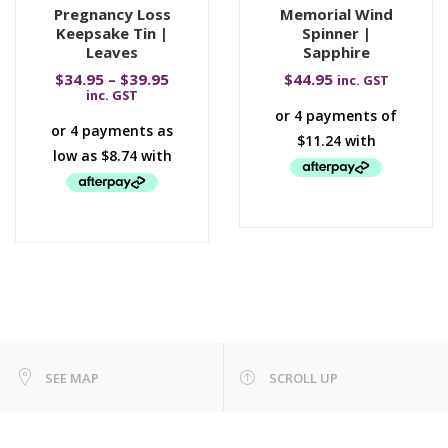
Pregnancy Loss
Memorial Wind
Keepsake Tin |
Spinner |
Leaves
Sapphire
$
34.95
–
$
39.95
$
44.95
inc. GST
inc. GST
SEE MAP
SCROLL UP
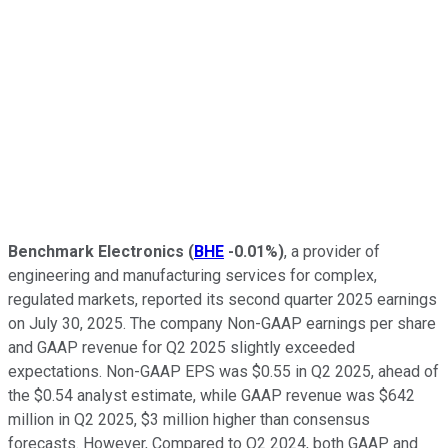
Benchmark Electronics
(
BHE
-0.01%
)
, a provider of
engineering and manufacturing services for complex,
regulated markets, reported its second quarter 2025 earnings
on July 30, 2025. The company Non-GAAP earnings per share
and GAAP revenue for Q2 2025 slightly exceeded
expectations. Non-GAAP EPS was $0.55 in Q2 2025, ahead of
the $0.54 analyst estimate, while GAAP revenue was $642
million in Q2 2025, $3 million higher than consensus
forecasts. However, Compared to Q2 2024, both GAAP and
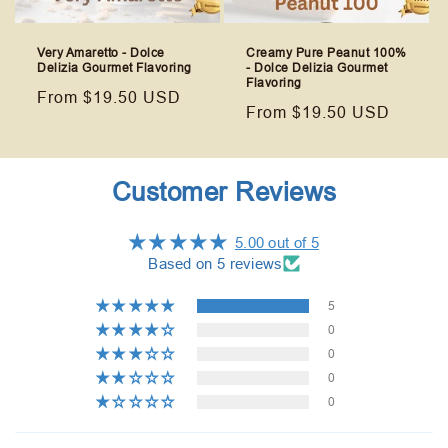
Very Amaretto - Dolce
Creamy Pure Peanut 100%
Delizia Gourmet Flavoring
- Dolce Delizia Gourmet
Flavoring
Regular
From $19.50 USD
Regular
From $19.50 USD
price
price
Customer Reviews
5.00 out of 5
Based on 5 reviews
5
0
0
0
0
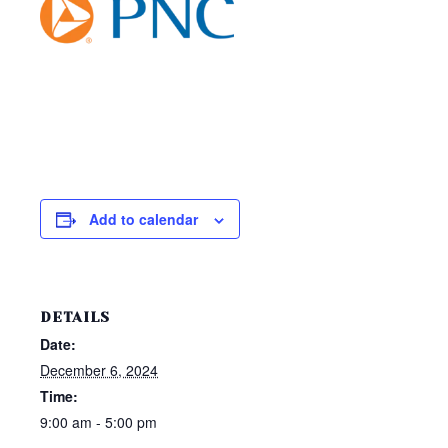
Add to calendar
DETAILS
Date:
December 6, 2024
Time:
9:00 am - 5:00 pm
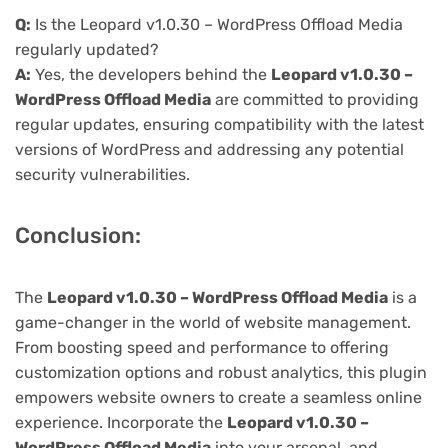
Q:
Is the Leopard v1.0.30 – WordPress Offload Media
regularly updated?
A:
Yes, the developers behind the
Leopard v1.0.30 –
WordPress Offload Media
are committed to providing
regular updates, ensuring compatibility with the latest
versions of WordPress and addressing any potential
security vulnerabilities.
Conclusion:
The
Leopard v1.0.30 – WordPress Offload Media
is a
game-changer in the world of website management.
From boosting speed and performance to offering
customization options and robust analytics, this plugin
empowers website owners to create a seamless online
experience. Incorporate the
Leopard v1.0.30 –
WordPress Offload Media
into your arsenal, and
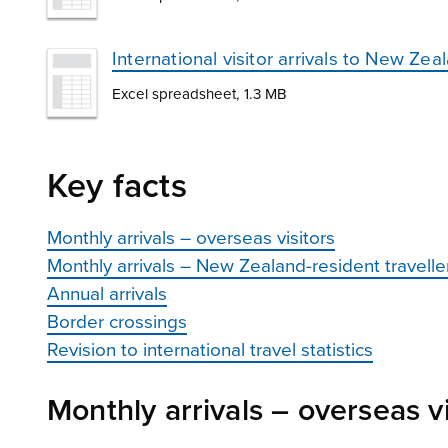
International visitor arrivals to New Zea
Excel spreadsheet, 1.3 MB
Key facts
Monthly arrivals – overseas visitors
Monthly arrivals – New Zealand-resident travelle
Annual arrivals
Border crossings
Revision to international travel statistics
Monthly arrivals – overseas vi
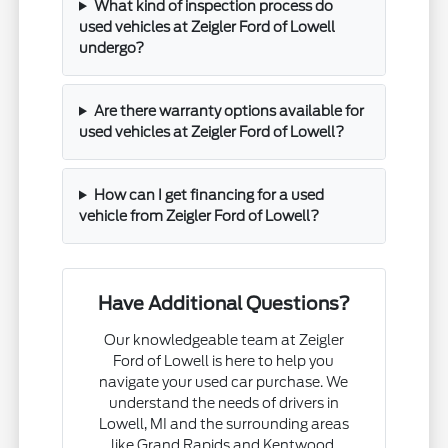
What kind of inspection process do
used vehicles at Zeigler Ford of Lowell
undergo?
Are there warranty options available for
used vehicles at Zeigler Ford of Lowell?
How can I get financing for a used
vehicle from Zeigler Ford of Lowell?
Have Additional Questions?
Our knowledgeable team at Zeigler
Ford of Lowell is here to help you
navigate your used car purchase. We
understand the needs of drivers in
Lowell, MI and the surrounding areas
like Grand Rapids and Kentwood.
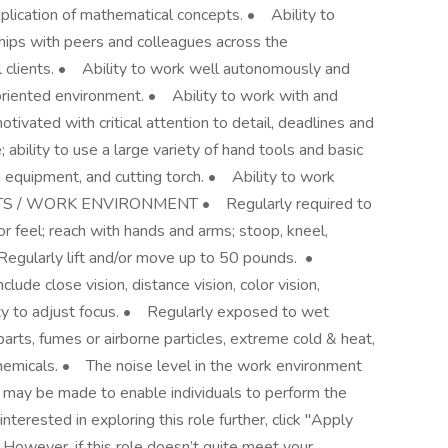
plication of mathematical concepts. • Ability to
ships with peers and colleagues across the
nal clients. • Ability to work well autonomously and
oriented environment. • Ability to work with and
vated with critical attention to detail, deadlines and
ability to use a large variety of hand tools and basic
g equipment, and cutting torch. • Ability to work
TS / WORK ENVIRONMENT • Regularly required to
 or feel; reach with hands and arms; stoop, kneel,
 Regularly lift and/or move up to 50 pounds. •
nclude close vision, distance vision, color vision,
lity to adjust focus. • Regularly exposed to wet
arts, fumes or airborne particles, extreme cold & heat,
c chemicals. • The noise level in the work environment
may be made to enable individuals to perform the
terested in exploring this role further, click "Apply
owever, if this role doesn’t quite meet your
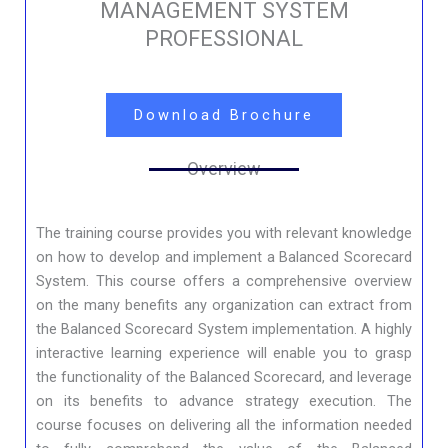
MANAGEMENT SYSTEM
PROFESSIONAL
Download Brochure
Overview
The training course provides you with relevant knowledge
on how to develop and implement a Balanced Scorecard
System. This course offers a comprehensive overview
on the many benefits any organization can extract from
the Balanced Scorecard System implementation. A highly
interactive learning experience will enable you to grasp
the functionality of the Balanced Scorecard, and leverage
on its benefits to advance strategy execution. The
course focuses on delivering all the information needed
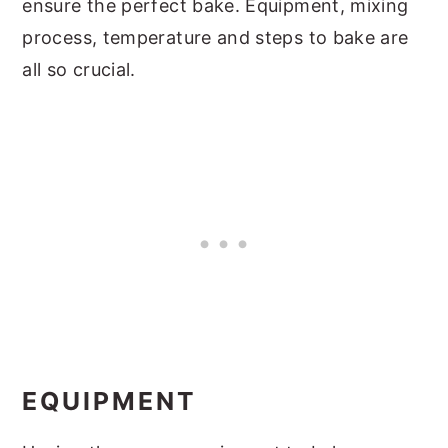
ensure the perfect bake. Equipment, mixing
process, temperature and steps to bake are
all so crucial.
EQUIPMENT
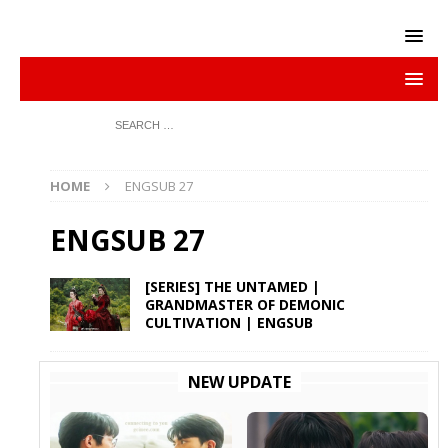
HOME
ENGSUB 27
ENGSUB 27
[SERIES] THE UNTAMED |
GRANDMASTER OF DEMONIC
CULTIVATION | ENGSUB
NEW UPDATE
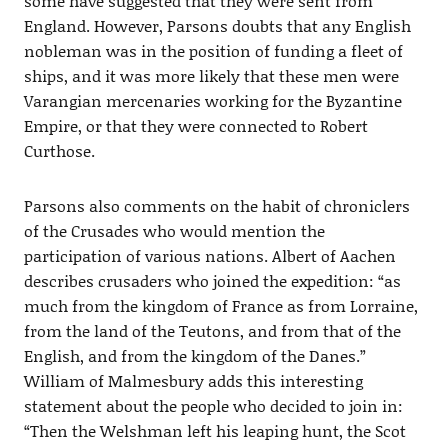
some have suggested that they were sent from
England. However, Parsons doubts that any English
nobleman was in the position of funding a fleet of
ships, and it was more likely that these men were
Varangian mercenaries working for the Byzantine
Empire, or that they were connected to Robert
Curthose.
Parsons also comments on the habit of chroniclers
of the Crusades who would mention the
participation of various nations. Albert of Aachen
describes crusaders who joined the expedition: “as
much from the kingdom of France as from Lorraine,
from the land of the Teutons, and from that of the
English, and from the kingdom of the Danes.”
William of Malmesbury adds this interesting
statement about the people who decided to join in:
“Then the Welshman left his leaping hunt, the Scot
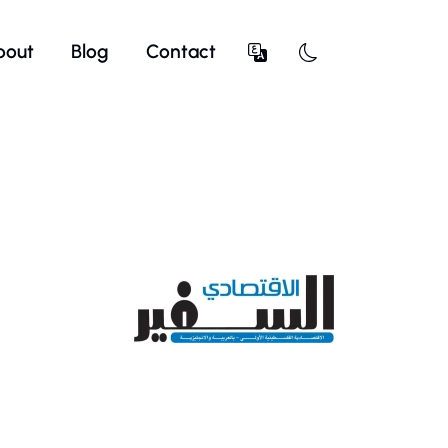
bout
Blog
Contact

- - - - -

Task requirements
Would you copy out, exactly and with no pictures, only the lines above from the one that contains "Our knowledgeable team at Zeigler" through the one that contains "ships with peers and colleagues across the"?

Reply to the exercise
Our knowledgeable team at Zeigler
Ford of Lowell is here to help you
navigate your used car purchase. We
understand the needs of drivers in
Lowell, MI and the surrounding areas
like Grand Rapids and Kentwood.
plication of mathematical concepts. • Ability to
ships with peers and colleagues across the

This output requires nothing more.